**Instructions**
1/ Rewrite the paragraph of the Jeff Tsao text that begins "Learning from the Legacy" as a shorter paragraph, keeping its main facts.
2/ Output the Jeff Tsao text from "The son of Michael" up to and including "Arlington in 2016.".
3/ Write the next part of the Jeff Tsao text, starting after its last sentence.

------ Document text ------

A Kahiki vet takes on Ramen.
The son of Michael and Alice Tsao, owners of the iconic Columbus dining destination The Kahiki Supper Club, Jeff Tsao pivoted from working in their frozen foods division to opening Fukuryu Ramen in Upper Arlington in 2016.
Learning from the Legacy: Anyone dining out in Columbus in the late 20th century will remember The Kahiki, with its sweeping roofline, fish tanks, rain forests and colorful Polynesian cocktails. Jeff Tsao grew up in that culture. “It was another world,” he recalls. “It was a great place, a lot of people remember it.” Tsao’s father, who operated the famous Trader Vic’s tiki restaurant in California, was brought on board by Kahiki owner Mitch Boich. After taking full ownership, Tsao’s parents developed a frozen foods line, which they continued after the restaurant closed in 2000. Tsao worked in product development and then attended the Culinary Institute of America. (“Cameron Mitchell wrote my letter of recommendation,” he says.) He then worked his way through the kitchens to front-of-house management with the Four Seasons hotel group in Boston and San Francisco.

------ Provided data ------

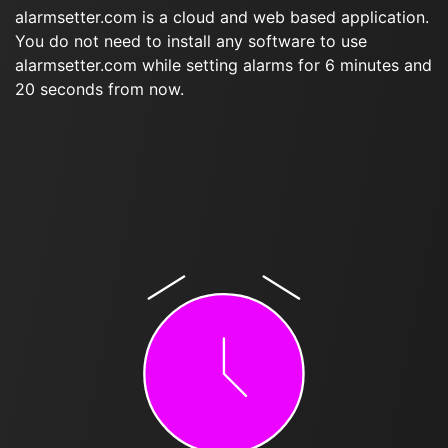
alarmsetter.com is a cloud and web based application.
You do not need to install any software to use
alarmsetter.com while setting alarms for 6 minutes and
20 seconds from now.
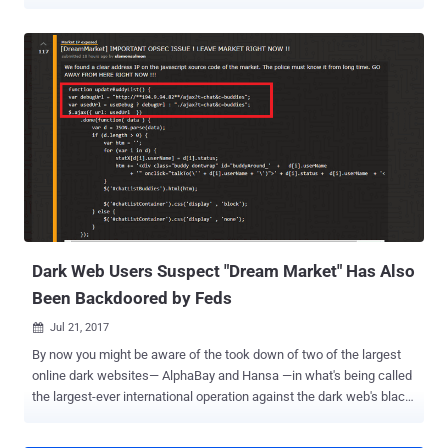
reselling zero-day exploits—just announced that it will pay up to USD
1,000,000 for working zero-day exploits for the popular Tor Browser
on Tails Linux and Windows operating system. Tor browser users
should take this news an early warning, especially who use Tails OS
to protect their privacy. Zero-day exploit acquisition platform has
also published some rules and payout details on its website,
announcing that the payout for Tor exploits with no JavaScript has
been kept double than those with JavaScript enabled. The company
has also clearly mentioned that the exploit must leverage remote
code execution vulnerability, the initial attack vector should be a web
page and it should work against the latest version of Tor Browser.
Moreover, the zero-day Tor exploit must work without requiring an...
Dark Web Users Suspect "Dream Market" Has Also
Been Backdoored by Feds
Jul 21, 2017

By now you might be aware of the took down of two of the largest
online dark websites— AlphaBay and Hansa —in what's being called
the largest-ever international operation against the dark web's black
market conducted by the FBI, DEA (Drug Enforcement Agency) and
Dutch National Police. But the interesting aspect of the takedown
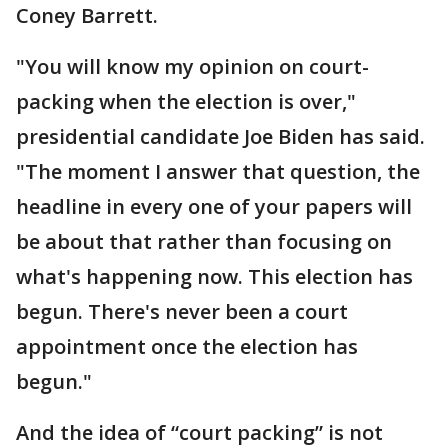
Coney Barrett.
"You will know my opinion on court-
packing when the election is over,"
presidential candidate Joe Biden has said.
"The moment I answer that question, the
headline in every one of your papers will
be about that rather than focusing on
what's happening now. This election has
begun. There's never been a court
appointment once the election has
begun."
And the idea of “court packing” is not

------

**Per-task outputs**
1/ Columbus diners from the late 20th century remember The Kahiki for its sweeping roofline, fish tanks, rain forests and colorful Polynesian cocktails, and Jeff Tsao grew up in that world. His father, who had run Trader Vic's in California, was brought on by Kahiki owner Mitch Boich. Tsao's parents later took full ownership and started a frozen foods line, which continued after the restaurant closed in 2000. Tsao worked in product development and attended the Culinary Institute of America, with a recommendation letter from Cameron Mitchell. He then moved from the kitchens to front-of-house management with the Four Seasons hotel group in Boston and San Francisco.

2/
The son of Michael and Alice Tsao, owners of the iconic Columbus dining destination The Kahiki Supper Club, Jeff Tsao pivoted from working in their frozen foods division to opening Fukuryu Ramen in Upper Arlington in 2016.

3/
Designed for Scale: As his contract with Kahiki Foods wound down, Tsao was approached by the owners of a ramen chain in Japan. They chose him to develop a Western version of the chain. “We found a location in downtown Melbourne, up a flight of stairs, down an alleyway,” Tsao says. “In Melbourne, people love these little finds. When we opened, we had a line of people down the stairs, out of the alleyway. Now there are a dozen ramen places in that two-block radius.” Tsao brought the concept back to his hometown in 2016 with the express goal of expansion. “Our business was designed from the ground up to be scalable,” he says. “From the recipes to the training to the backend IT.” He is eyeing a third location in Columbus, as well as a central kitchen for the company. (“I see my real estate agent more than I see my wife,” he jokes.) Once he establishes the kitchen, Tsao will seek owner-partners to operate future locations.
A Focus on the Experience: It seems almost inevitable that Tsao would wind up operating a restaurant. “There was no spider bite, no lightning bolt, it was osmosis,” he says. “Everything in everyone’s life—they take all that knowledge and come up with something.” Tsao is taking his lifelong exposure to food and hospitality and is creating a similar positive experience at his ramen shops. “We’re sharing the joy, the flavor, the excitement that comes with ramen,” he says.